### Your instructions
Leave out all images and set down the records exactly as given.

### Dataset items
------------------------------------------------------------------------

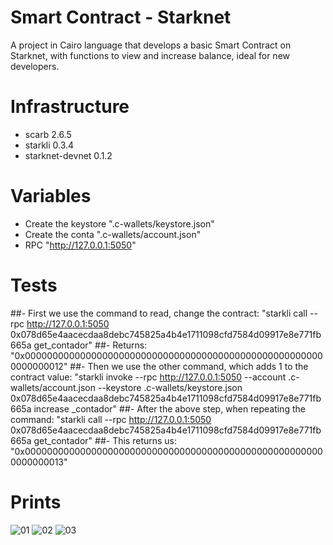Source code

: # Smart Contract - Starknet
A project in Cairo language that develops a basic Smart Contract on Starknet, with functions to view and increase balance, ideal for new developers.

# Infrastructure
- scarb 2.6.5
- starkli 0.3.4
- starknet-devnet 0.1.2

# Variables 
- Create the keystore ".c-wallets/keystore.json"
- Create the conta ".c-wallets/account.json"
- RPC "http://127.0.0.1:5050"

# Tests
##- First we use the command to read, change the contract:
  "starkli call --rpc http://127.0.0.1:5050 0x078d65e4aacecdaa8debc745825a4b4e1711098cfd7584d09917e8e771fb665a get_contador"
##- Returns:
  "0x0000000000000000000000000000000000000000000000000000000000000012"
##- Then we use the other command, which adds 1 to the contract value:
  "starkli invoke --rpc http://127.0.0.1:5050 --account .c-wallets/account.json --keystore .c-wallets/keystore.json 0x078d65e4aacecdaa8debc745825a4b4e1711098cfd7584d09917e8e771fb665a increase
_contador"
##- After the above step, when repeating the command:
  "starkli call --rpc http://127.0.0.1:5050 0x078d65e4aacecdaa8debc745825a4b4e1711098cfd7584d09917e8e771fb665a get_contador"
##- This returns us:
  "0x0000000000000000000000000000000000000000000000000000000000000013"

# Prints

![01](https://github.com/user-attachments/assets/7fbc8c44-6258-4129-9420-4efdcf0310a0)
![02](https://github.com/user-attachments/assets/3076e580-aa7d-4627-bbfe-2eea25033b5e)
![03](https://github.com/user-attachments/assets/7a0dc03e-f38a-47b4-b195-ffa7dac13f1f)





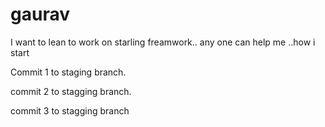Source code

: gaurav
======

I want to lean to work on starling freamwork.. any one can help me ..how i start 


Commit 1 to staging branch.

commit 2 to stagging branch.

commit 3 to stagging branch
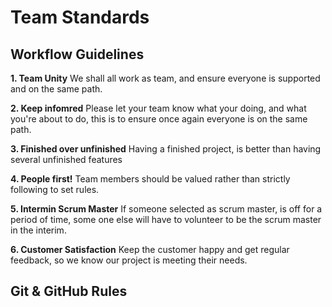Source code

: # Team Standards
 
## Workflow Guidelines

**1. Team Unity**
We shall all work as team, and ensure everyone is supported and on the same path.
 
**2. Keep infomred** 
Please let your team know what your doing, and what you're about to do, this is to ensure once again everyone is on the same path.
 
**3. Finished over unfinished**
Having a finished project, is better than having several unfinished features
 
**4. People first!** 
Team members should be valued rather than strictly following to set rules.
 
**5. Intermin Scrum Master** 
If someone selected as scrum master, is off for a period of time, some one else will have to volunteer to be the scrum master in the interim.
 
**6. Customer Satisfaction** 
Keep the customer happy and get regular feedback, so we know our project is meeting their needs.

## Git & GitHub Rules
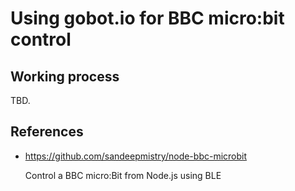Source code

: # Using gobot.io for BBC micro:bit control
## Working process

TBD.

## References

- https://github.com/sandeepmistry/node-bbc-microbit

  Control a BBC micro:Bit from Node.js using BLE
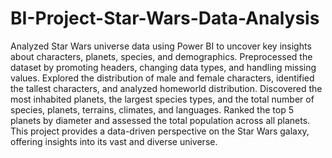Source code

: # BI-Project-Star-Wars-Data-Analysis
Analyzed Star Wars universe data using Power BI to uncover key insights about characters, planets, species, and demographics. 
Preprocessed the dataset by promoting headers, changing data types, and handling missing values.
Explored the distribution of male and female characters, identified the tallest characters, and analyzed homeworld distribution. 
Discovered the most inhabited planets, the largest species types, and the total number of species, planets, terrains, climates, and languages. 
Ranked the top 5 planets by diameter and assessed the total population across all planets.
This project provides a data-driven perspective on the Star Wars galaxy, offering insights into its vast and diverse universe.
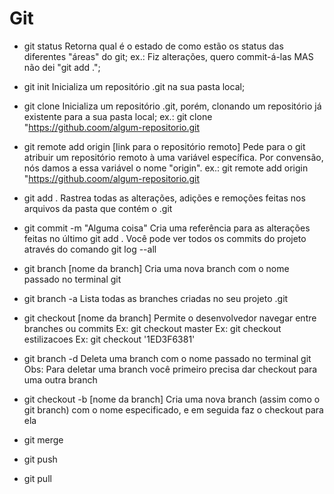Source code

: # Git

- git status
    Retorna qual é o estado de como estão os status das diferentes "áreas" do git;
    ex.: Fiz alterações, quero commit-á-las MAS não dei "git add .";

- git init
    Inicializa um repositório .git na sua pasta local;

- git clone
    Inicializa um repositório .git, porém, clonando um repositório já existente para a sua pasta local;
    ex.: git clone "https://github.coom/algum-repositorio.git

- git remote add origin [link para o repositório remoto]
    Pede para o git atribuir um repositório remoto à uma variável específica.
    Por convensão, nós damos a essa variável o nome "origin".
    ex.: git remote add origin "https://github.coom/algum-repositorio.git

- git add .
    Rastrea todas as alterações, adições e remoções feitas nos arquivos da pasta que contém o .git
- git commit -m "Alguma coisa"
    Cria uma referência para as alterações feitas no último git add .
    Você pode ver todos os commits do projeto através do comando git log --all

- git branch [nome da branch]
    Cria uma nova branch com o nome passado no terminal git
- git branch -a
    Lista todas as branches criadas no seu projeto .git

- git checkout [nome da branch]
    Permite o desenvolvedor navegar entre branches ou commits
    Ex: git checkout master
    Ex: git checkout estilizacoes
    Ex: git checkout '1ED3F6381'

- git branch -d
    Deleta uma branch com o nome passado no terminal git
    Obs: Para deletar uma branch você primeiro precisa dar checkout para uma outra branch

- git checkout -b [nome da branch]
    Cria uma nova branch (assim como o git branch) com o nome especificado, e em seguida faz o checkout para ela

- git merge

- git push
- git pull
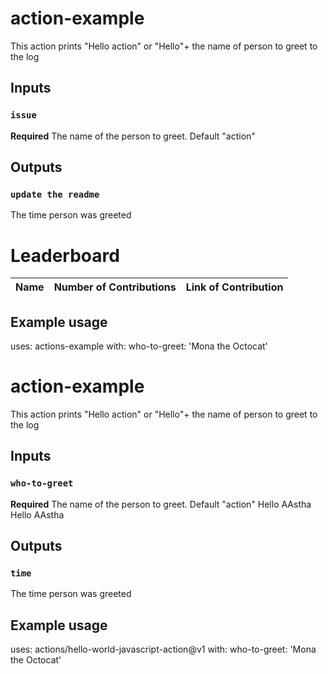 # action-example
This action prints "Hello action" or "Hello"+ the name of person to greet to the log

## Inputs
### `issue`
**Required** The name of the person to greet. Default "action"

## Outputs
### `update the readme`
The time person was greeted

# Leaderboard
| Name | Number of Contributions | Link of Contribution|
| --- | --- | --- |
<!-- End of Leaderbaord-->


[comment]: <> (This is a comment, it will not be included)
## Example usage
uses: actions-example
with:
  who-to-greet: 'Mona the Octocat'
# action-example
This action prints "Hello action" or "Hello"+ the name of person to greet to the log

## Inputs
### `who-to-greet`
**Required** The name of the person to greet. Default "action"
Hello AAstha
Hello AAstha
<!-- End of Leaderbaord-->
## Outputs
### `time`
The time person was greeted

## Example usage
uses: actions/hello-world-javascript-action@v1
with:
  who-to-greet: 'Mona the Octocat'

------------------------------------------------------------------------

### Response below
Source code

: # Smart Contract - Starknet
A project in Cairo language that develops a basic Smart Contract on Starknet, with functions to view and increase balance, ideal for new developers.

# Infrastructure
- scarb 2.6.5
- starkli 0.3.4
- starknet-devnet 0.1.2

# Variables 
- Create the keystore ".c-wallets/keystore.json"
- Create the conta ".c-wallets/account.json"
- RPC "http://127.0.0.1:5050"

# Tests
##- First we use the command to read, change the contract:
  "starkli call --rpc http://127.0.0.1:5050 0x078d65e4aacecdaa8debc745825a4b4e1711098cfd7584d09917e8e771fb665a get_contador"
##- Returns:
  "0x0000000000000000000000000000000000000000000000000000000000000012"
##- Then we use the other command, which adds 1 to the contract value:
  "starkli invoke --rpc http://127.0.0.1:5050 --account .c-wallets/account.json --keystore .c-wallets/keystore.json 0x078d65e4aacecdaa8debc745825a4b4e1711098cfd7584d09917e8e771fb665a increase
_contador"
##- After the above step, when repeating the command:
  "starkli call --rpc http://127.0.0.1:5050 0x078d65e4aacecdaa8debc745825a4b4e1711098cfd7584d09917e8e771fb665a get_contador"
##- This returns us:
  "0x0000000000000000000000000000000000000000000000000000000000000013"

# Prints

![01](https://github.com/user-attachments/assets/7fbc8c44-6258-4129-9420-4efdcf0310a0)
![02](https://github.com/user-attachments/assets/3076e580-aa7d-4627-bbfe-2eea25033b5e)
![03](https://github.com/user-attachments/assets/7a0dc03e-f38a-47b4-b195-ffa7dac13f1f)





Source code

: gaurav
======

I want to lean to work on starling freamwork.. any one can help me ..how i start 


Commit 1 to staging branch.

commit 2 to stagging branch.

commit 3 to stagging branch
Source code

: # Team Standards
 
## Workflow Guidelines

**1. Team Unity**
We shall all work as team, and ensure everyone is supported and on the same path.
 
**2. Keep infomred** 
Please let your team know what your doing, and what you're about to do, this is to ensure once again everyone is on the same path.
 
**3. Finished over unfinished**
Having a finished project, is better than having several unfinished features
 
**4. People first!** 
Team members should be valued rather than strictly following to set rules.
 
**5. Intermin Scrum Master** 
If someone selected as scrum master, is off for a period of time, some one else will have to volunteer to be the scrum master in the interim.
 
**6. Customer Satisfaction** 
Keep the customer happy and get regular feedback, so we know our project is meeting their needs.

## Git & GitHub Rules
Source code

: # Using gobot.io for BBC micro:bit control
## Working process

TBD.

## References

- https://github.com/sandeepmistry/node-bbc-microbit

  Control a BBC micro:Bit from Node.js using BLE
Source code

: # BI-Project-Star-Wars-Data-Analysis
Analyzed Star Wars universe data using Power BI to uncover key insights about characters, planets, species, and demographics. 
Preprocessed the dataset by promoting headers, changing data types, and handling missing values.
Explored the distribution of male and female characters, identified the tallest characters, and analyzed homeworld distribution. 
Discovered the most inhabited planets, the largest species types, and the total number of species, planets, terrains, climates, and languages. 
Ranked the top 5 planets by diameter and assessed the total population across all planets.
This project provides a data-driven perspective on the Star Wars galaxy, offering insights into its vast and diverse universe.
Source code

: # Git

- git status
    Retorna qual é o estado de como estão os status das diferentes "áreas" do git;
    ex.: Fiz alterações, quero commit-á-las MAS não dei "git add .";

- git init
    Inicializa um repositório .git na sua pasta local;

- git clone
    Inicializa um repositório .git, porém, clonando um repositório já existente para a sua pasta local;
    ex.: git clone "https://github.coom/algum-repositorio.git

- git remote add origin [link para o repositório remoto]
    Pede para o git atribuir um repositório remoto à uma variável específica.
    Por convensão, nós damos a essa variável o nome "origin".
    ex.: git remote add origin "https://github.coom/algum-repositorio.git

- git add .
    Rastrea todas as alterações, adições e remoções feitas nos arquivos da pasta que contém o .git
- git commit -m "Alguma coisa"
    Cria uma referência para as alterações feitas no último git add .
    Você pode ver todos os commits do projeto através do comando git log --all

- git branch [nome da branch]
    Cria uma nova branch com o nome passado no terminal git
- git branch -a
    Lista todas as branches criadas no seu projeto .git

- git checkout [nome da branch]
    Permite o desenvolvedor navegar entre branches ou commits
    Ex: git checkout master
    Ex: git checkout estilizacoes
    Ex: git checkout '1ED3F6381'

- git branch -d
    Deleta uma branch com o nome passado no terminal git
    Obs: Para deletar uma branch você primeiro precisa dar checkout para uma outra branch

- git checkout -b [nome da branch]
    Cria uma nova branch (assim como o git branch) com o nome especificado, e em seguida faz o checkout para ela

- git merge

- git push
- git pull
 # action-example
This action prints "Hello action" or "Hello"+ the name of person to greet to the log

## Inputs
### `issue`
**Required** The name of the person to greet. Default "action"

## Outputs
### `update the readme`
The time person was greeted

# Leaderboard
| Name | Number of Contributions | Link of Contribution|
| --- | --- | --- |
<!-- End of Leaderbaord-->


[comment]: <> (This is a comment, it will not be included)
## Example usage
uses: actions-example
with:
  who-to-greet: 'Mona the Octocat'
# action-example
This action prints "Hello action" or "Hello"+ the name of person to greet to the log

## Inputs
### `who-to-greet`
**Required** The name of the person to greet. Default "action"
Hello AAstha
Hello AAstha
<!-- End of Leaderbaord-->
## Outputs
### `time`
The time person was greeted

## Example usage
uses: actions/hello-world-javascript-action@v1
with:
  who-to-greet: 'Mona the Octocat'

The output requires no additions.